You know, it is approaching 5 years to the day when Tivo fanatics were pining / whining over version 2.5, and the speculation just got ridiculous. 2.5 was the release that activated dual tuners for dtivos. It was heaven on earth.

There was also a "war" going on between TiVo and MSFT, with their "UltimateTV" product, so we TiVo supporters were pioneers with some dot.com fear about our purchases being made worthless by the MSFT empire.

I penned this  in jest, and it took on a life of its own. Goat references still pepper the site, though few may be around to remember what started it all:

So, if you want 6.3, the answer is still the same: get a goat.

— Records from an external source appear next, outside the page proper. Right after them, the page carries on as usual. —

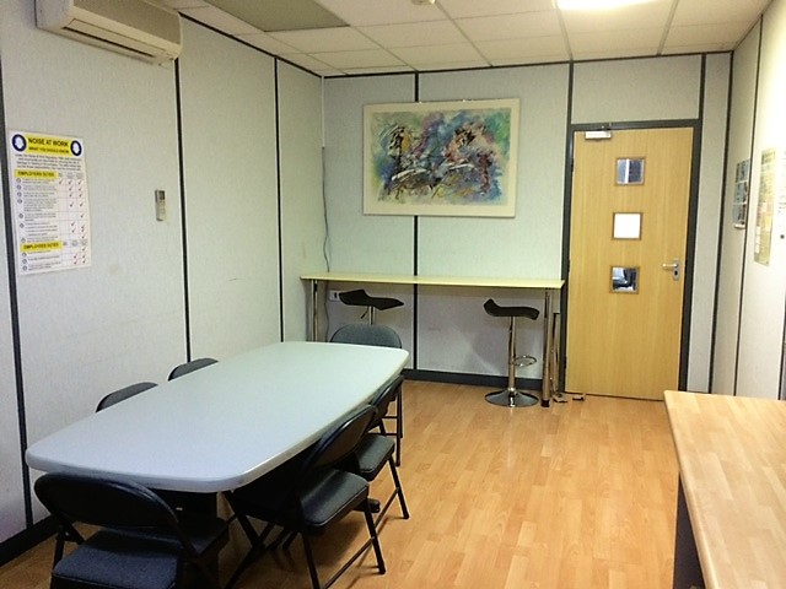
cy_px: 294
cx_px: 393
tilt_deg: -8.4
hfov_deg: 61.7
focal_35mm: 29
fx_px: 658
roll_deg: +1.7
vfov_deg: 48.2
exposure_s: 1/17
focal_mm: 4.15
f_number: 2.2
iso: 320
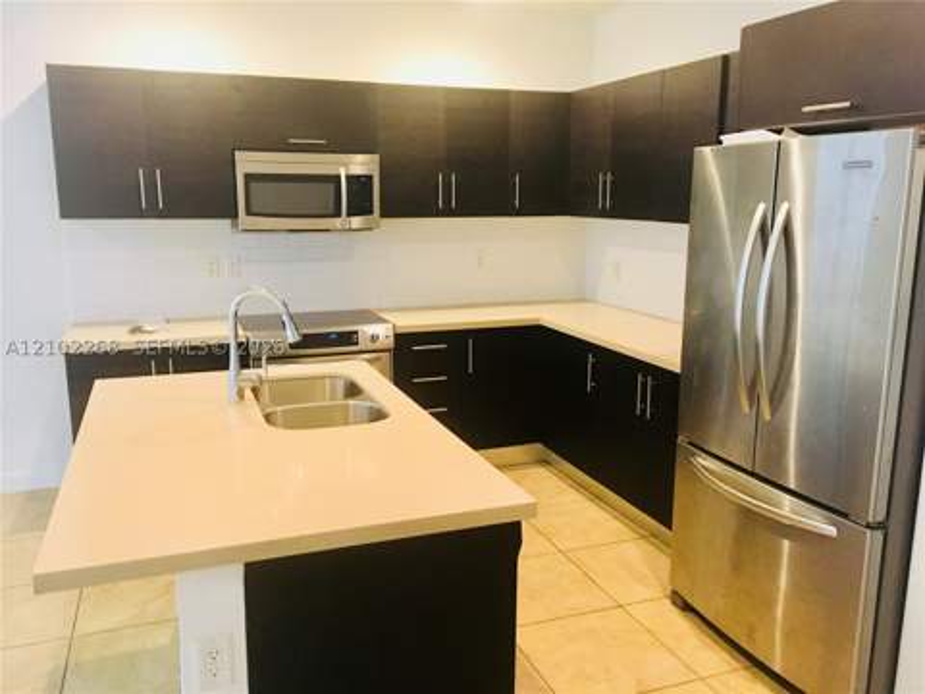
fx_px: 775
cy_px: 347
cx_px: 462
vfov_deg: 48.2
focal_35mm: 29
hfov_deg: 61.7
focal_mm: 4.15
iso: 200
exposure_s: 1/33
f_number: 2.2
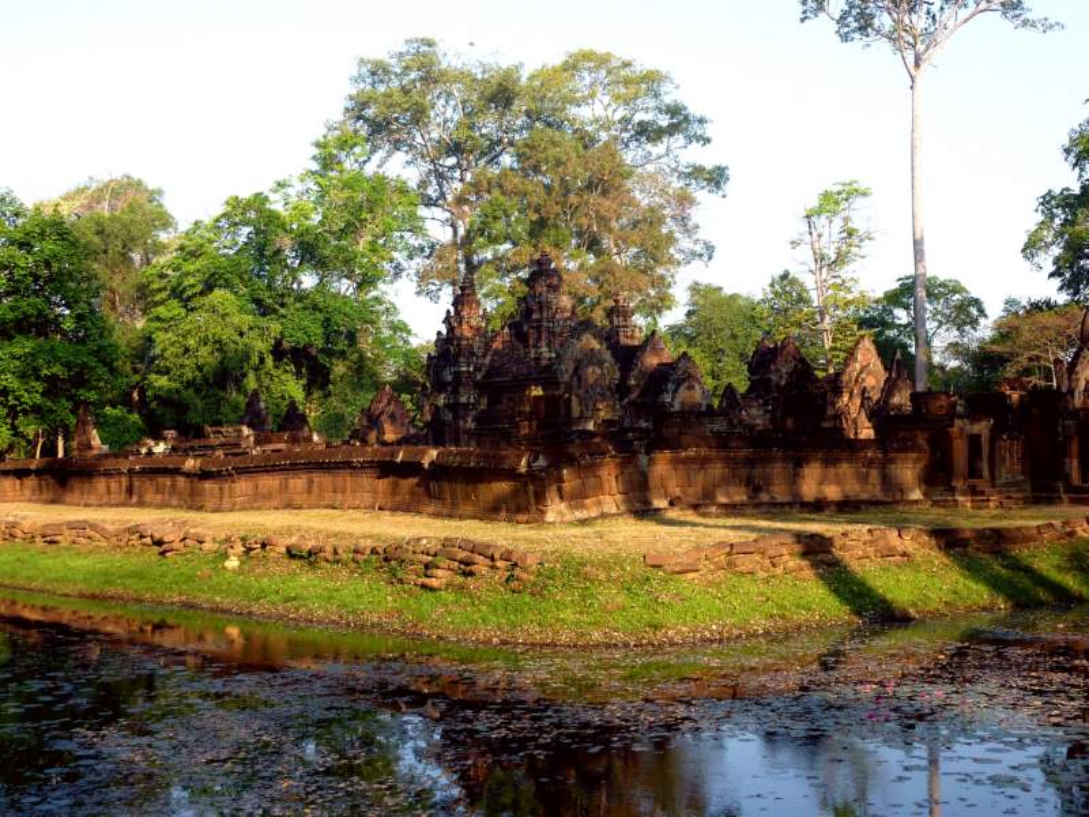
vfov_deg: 30.3
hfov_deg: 39.7
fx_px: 1510
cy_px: 408
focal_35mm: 48
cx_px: 544
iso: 80
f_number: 4
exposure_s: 1/200
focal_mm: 7.9
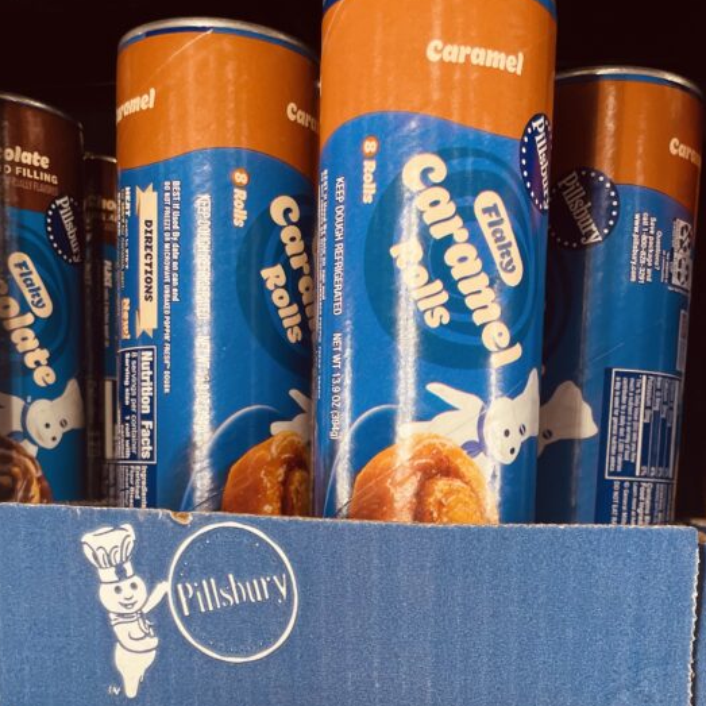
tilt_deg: -4.7
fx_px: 1038
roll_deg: -1.0
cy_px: 595
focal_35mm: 45
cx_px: 387
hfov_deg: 37.5
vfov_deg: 35.9
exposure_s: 1/121
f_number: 1.6
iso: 50
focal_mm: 4.2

And separately, if we really wanted to be obnoxious regarding 6.3, a grass-roots calling campaign to DirecTV could make a difference in communication around this release, if not the actual release. It is hard to know whether it is worth it, since we (or I at least) don't know what is in 6.3

Prepping the blue gatorade,

TC


----------



## kbohip (Dec 30, 2003)

I was thinking of another way that involved a large group of angry HD-Tivo addicts (Gee, where can I find some of them?) torches, pitchforks, and hoods to cover our..err I mean their faces.


----------



## fasTLane (Nov 25, 2005)

Divide 12.6 by 2 ?


----------



## BlankMan (Mar 30, 2002)

Get a goat. LOL I had forgotten about that.


----------



## Markman07 (Jul 18, 2001)

I thought it was a pony?


----------



## Dan203 (Apr 17, 2000)

I had never seen that post before. (or at least if I had I've since forgotten) Funny stuff. 

Dan


----------



## toddcurry (Jul 25, 2001)

It made the TiVo guys laugh, too -- so much so that they put me in the Beta right away (ahead of many who were whining and pining). 

Is there a moral to this story? No.....


----------



## rminsk (Jun 4, 2002)

It never worked for me. I used a female goat. Did it have to be a male goat?


----------



## TomB (Apr 28, 2000)

Yep, some of us remember, and thanks for the reminder!


----------



## willardcpa (Feb 23, 2001)

rminsk said:


> .....I used a female goat.....


  
That is just sooo wrong!


----------